Redazione Open Innovation

Regione Lombardia

This initiative will position Lombardy at the forefront of studies on both natural and artificial photosynthesis. Their main goal is to improve the resistance and productivity of some key crops through more efficient photosynthesis processes.

In fact, “Lombardia è Ricerca” international prize, will have a territorial impact. This is thanks to the Lombardy Region's 1 million euros award dedicated to discoveries - in the Life Science sector - which will have major effects on the lives of citizens.

For the 2021 edition, the theme was Environmental Sustainability, and three researchers (Pierre Joliot, Marcella Bonchio and Markus Antonietti) received awards for their research on “clean energy from artificial photosynthesis inspired by the mechanisms of nature”.

In the long term, their research could lead to “green” hydrogen produced in a sustainable way. That is breaking water into its basic chemical elements - oxygen, hydrogen - through artificial photosynthesis processes (just like plants do) by using solar power.

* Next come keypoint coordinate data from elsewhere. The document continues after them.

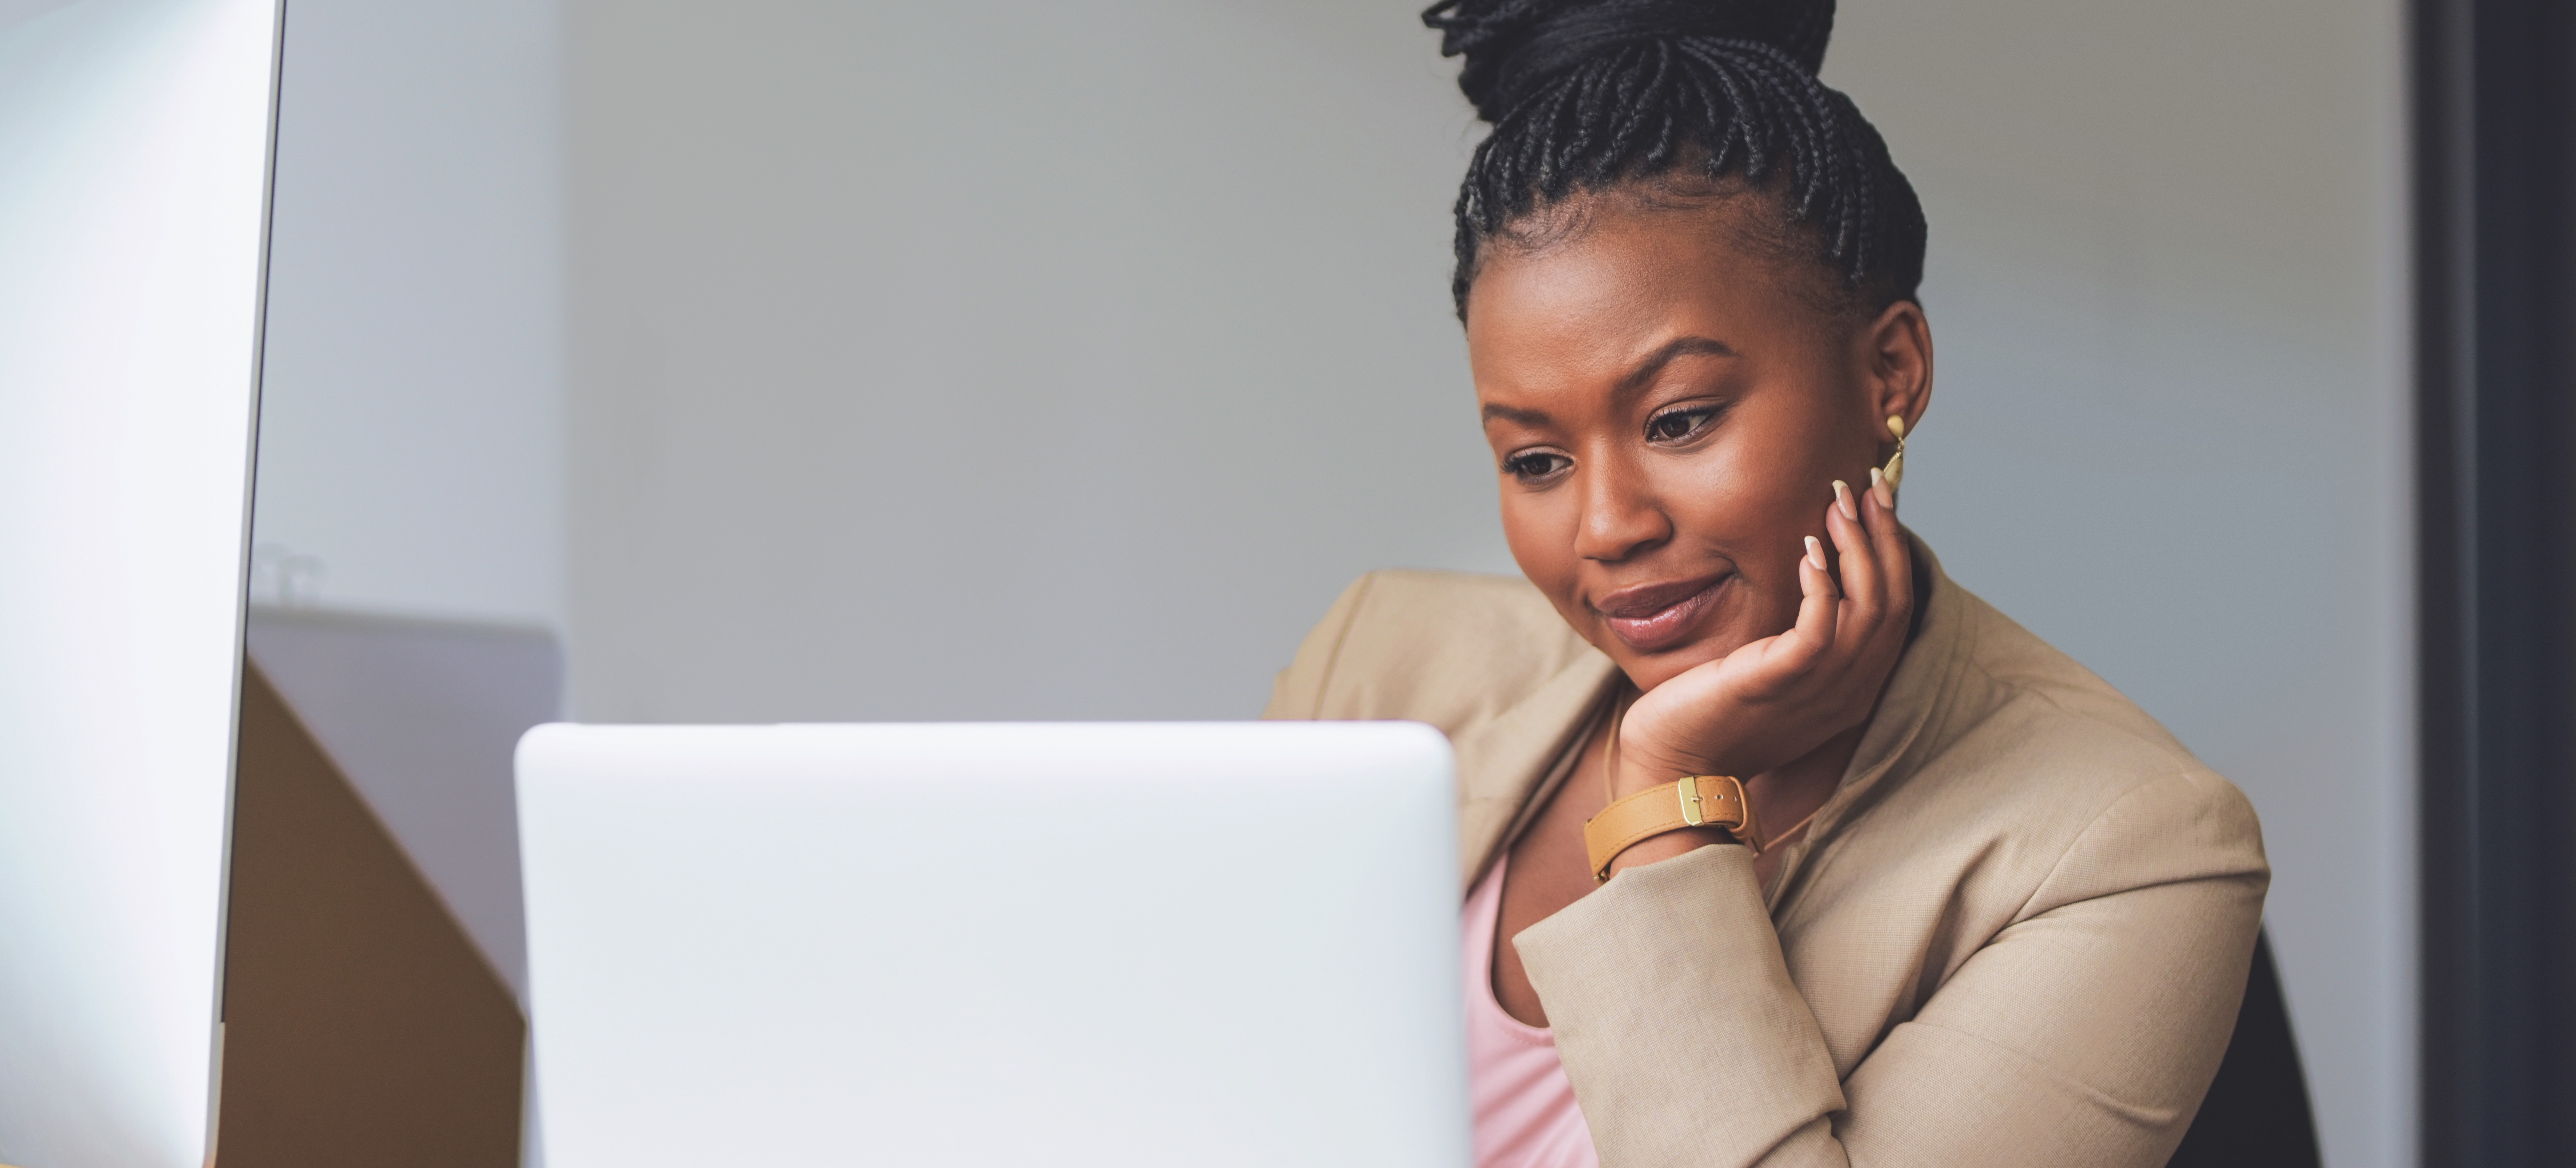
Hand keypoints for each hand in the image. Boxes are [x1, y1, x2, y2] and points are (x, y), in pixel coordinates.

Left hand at [1616, 472, 1913, 794]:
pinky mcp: (1779, 682)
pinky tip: (1810, 549)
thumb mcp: (1772, 673)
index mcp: (1853, 686)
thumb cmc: (1716, 716)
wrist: (1677, 769)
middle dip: (1884, 537)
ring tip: (1838, 503)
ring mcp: (1819, 688)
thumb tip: (1812, 576)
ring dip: (1856, 549)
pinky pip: (1819, 628)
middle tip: (1869, 485)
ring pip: (1865, 608)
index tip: (1877, 501)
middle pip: (1891, 600)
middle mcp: (1849, 689)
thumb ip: (1801, 638)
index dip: (1892, 550)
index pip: (1894, 608)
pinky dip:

A peculiarity of the “Lombardia è Ricerca” Prize is that 70% of the money (amounting to 700,000 euros) will be allocated to Lombardy's research bodies - chosen by the winners - to start a scientific collaboration with them.

As a result, for this fourth edition, Joliot, Bonchio and Antonietti have identified five structures and five Lombardy-based points of reference: the “PhotoLab” research group managed by Paolo Pesaresi of the University of Milan; the “PorousMat Lab” group managed by Silvia Bracco of Milano Bicocca; the “Plant PhotoLab” managed by Alberta Pinnola of the University of Pavia; the “FemtoLab” coordinated by Margherita Maiuri of the Milan Polytechnic University; the “Photosynthesis Research Unit” coordinated by Stefano Santabarbara of the National Research Council.

This will enable the most promising studies on both natural and artificial photosynthesis to be brought to the territory and coordinated through a joint interdisciplinary project: Enhancing Photosynthesis.

The aim of Enhancing Photosynthesis is to increase the efficiency of photosynthesis in natural and artificial environments as well as give a new incentive to fundamental research regarding photosynthesis mechanisms (in the broadest sense of solar power exploitation). This would ensure sustainable, clean and CO2-neutral development in the future as well as increase the agricultural yield of certain cereals.

Activities planned include exploring the genetic variability of barley in order to increase its photosynthetic ability and productivity.

To achieve these goals, the project (funded by the “Lombardia è Ricerca” prize) also promises to establish a platform/hub for optical spectroscopy, one of the chosen methods for studying photosynthetic processes. The intention is to maintain the platform operational after the project has ended, in order to support the working groups' participation in future calls, but also to serve as an open tool for other researchers in the field.

A dedicated web page will provide citizens with information about the project, its protagonists, their skills, and progress made, in order to promote as much as possible the dissemination of knowledge about these processes and their importance for a more sustainable future.